Vous entendez le ressac ? Son rire à elle, sur la plage, et le conseil de Conover de quitter l’usine, de devenir modèle à temps plein ? D’aller s’inscrire dans une agence ? Quelle chance, ces mots qu’il emploie. Elles n’attendent que ça, les ouvrières, le sésame pour lâcher la boîte. Quand il assure à Norma Jeane qu’elle dépasse tout ce qu’il a vu, elle le croit, le suit. Elle veut apprendre. D’ailleurs, se fiant à lui, elle commence à examiner les négatifs, à détailler, à comparer, pose des questions sur l’éclairage. La technique l’intéresse. Elle cherche à comprendre : quand elle ne s’aime pas, que s’est-il passé ? Que lui est-il arrivé pendant le déclic ? Quelle pâte n’a pas levé ? Elle réfléchit, observe, veut s’améliorer. Elle sait qu’elle ne sait pas, c’est sa force. Et elle sourit, ne grimace pas quand on lui demande de tenir la pose. Ils vont la tordre dans tous les sens et elle continuera de sourire.
Ronald Reagan, le supérieur de Conover, le myope qui n’est pas au front, peut être content de ses troupes. Quant au photographe, il a bien joué son rôle : en quelques mois il a tiré la fille de l’usine, l’a présentée à ses confrères qui, à leur tour, l’ont orientée vers l’agence adéquate.

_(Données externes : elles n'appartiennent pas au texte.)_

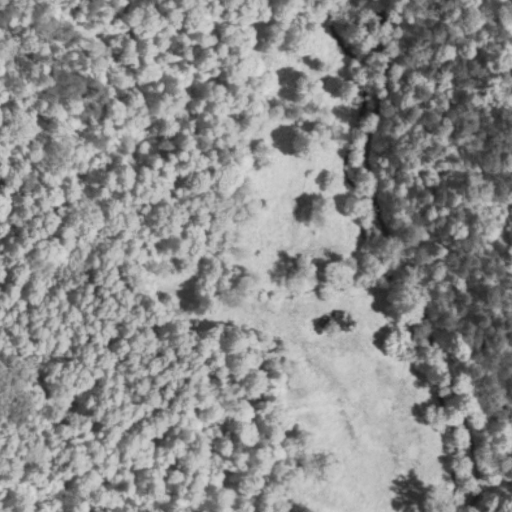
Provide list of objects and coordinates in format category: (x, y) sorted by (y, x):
building: (334, 316)
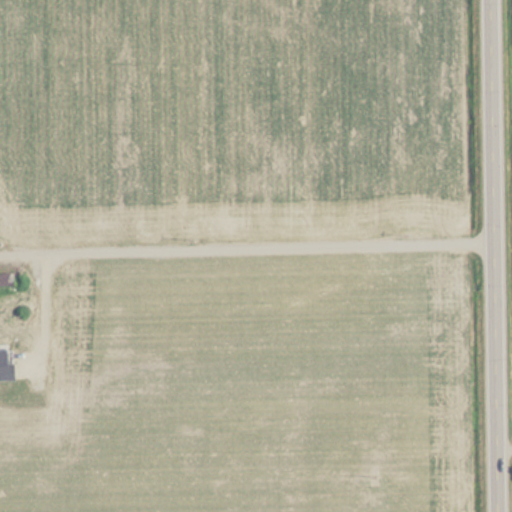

Photo : le drone vous fixe, vous filme tandis que vous regardez Norma Jeane quitter la chaîne, laisser son chemisier kaki au vestiaire, air volontaire, bien décidée à déguerpir, à divorcer du mari engagé dans la marine marchande et qui lui répond par lettre que les séances de pose, quand il sera rentré ce sera terminé. Ce n’est pas compatible avec la cuisine, les rideaux fleuris, le tablier lui écrit-il. Elle part, regardez-la, tandis que les autres restent pétrifiées. David Conover, qui la retrouvera en 1952 sur le plateau des Hommes préfèrent les blondes, fera paraître en 1981 un livre dans lequel il aura pris soin de fantasmer, on s’en doute, toute une histoire d’amour. D’ailleurs, tenez : devant vous, sous verre, voici son œuvre, Finding Marilyn : a romance. Rien que le titre, n’est-ce pas ? Et MARILYN écrit en si gros sur la couverture... Pourquoi est-il présenté sous cloche, ce livre ? Parce qu’il vaut cher ? Du tout : pour éviter qu’on l’ouvre. Conover s’est inventé sa petite fiction, comme nous tous. D’ailleurs dans ses mémoires, cet automne 1944 où il rencontre Norma Jeane se mue en printemps 1945. Qui a raison ? Allez savoir. N’en parlons plus.
Avant d’en terminer avec l’usine, j’attire votre attention sur cette photo qui fait la transition d’un monde à l’autre. On y voit Norma Jeane porter un appareil photo en bandoulière. Elle le brandit, habillée en kaki d’abord, puis en rouge. Elle regarde de biais, ne vise personne mais qui sait si elle n’a pas photographié Conover de son côté ? Ce que ça changerait ? Oh, rien, sans doute. Allons, venez. Changeons de cadre.